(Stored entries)
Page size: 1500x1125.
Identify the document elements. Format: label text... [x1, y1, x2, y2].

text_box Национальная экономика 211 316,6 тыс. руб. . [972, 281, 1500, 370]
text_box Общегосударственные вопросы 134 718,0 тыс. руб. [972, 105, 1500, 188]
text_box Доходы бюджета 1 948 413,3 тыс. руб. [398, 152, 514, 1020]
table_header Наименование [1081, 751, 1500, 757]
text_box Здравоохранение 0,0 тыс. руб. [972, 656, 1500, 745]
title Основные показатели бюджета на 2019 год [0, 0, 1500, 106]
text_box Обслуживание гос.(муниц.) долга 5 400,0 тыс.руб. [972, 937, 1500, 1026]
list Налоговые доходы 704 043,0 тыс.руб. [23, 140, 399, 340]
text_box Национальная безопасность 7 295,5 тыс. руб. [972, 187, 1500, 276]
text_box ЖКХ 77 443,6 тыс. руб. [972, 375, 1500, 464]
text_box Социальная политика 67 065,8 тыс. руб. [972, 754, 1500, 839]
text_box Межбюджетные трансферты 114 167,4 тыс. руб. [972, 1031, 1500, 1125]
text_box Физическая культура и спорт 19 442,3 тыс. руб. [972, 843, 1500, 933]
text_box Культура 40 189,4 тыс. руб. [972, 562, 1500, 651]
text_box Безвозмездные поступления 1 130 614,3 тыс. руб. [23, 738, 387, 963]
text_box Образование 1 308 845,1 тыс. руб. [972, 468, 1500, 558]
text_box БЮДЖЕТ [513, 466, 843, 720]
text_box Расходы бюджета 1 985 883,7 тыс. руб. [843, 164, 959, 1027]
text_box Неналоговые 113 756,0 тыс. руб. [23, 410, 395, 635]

#### PROBLEM STATEMENT
Wherever a line of the entries holds the string "Национальная", copy that line.

#### EXERCISE RESPONSE
text_box Национальная экономика 211 316,6 тыс. руб. . [972, 281, 1500, 370]
text_box Национальная безопасность 7 295,5 тыс. руб. [972, 187, 1500, 276]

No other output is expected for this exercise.